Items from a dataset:
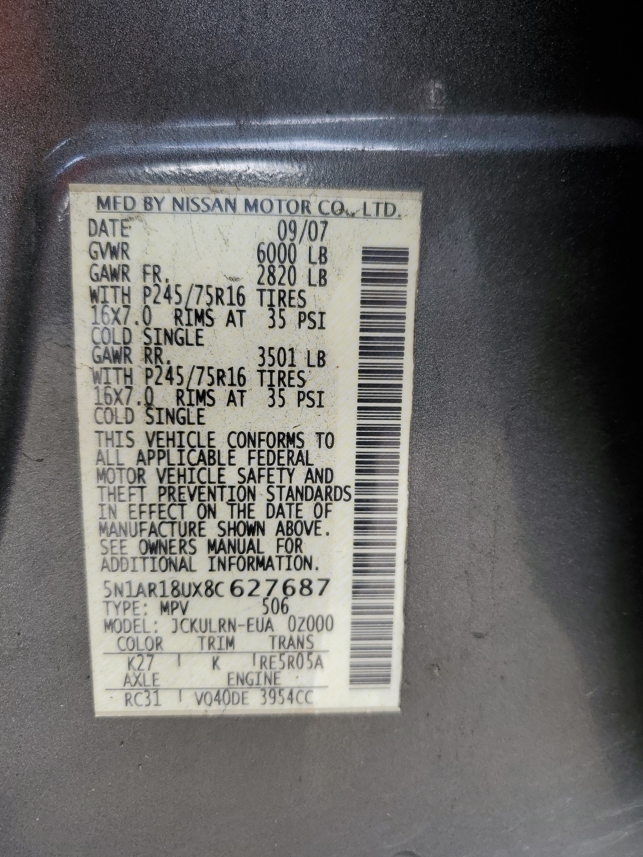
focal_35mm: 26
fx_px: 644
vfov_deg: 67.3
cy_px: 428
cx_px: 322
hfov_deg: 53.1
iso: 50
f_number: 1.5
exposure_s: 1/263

* * *

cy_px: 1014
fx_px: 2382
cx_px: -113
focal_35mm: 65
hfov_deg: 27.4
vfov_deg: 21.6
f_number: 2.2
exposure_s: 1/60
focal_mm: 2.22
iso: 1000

Work instructions:
Only the lines above from the line containing "focal_35mm: 26" through the line containing "exposure_s: 1/263" should be retyped, exactly and with both ends included.

Solution to this task:
focal_35mm: 26
fx_px: 644
vfov_deg: 67.3
cy_px: 428
cx_px: 322
hfov_deg: 53.1
iso: 50
f_number: 1.5
exposure_s: 1/263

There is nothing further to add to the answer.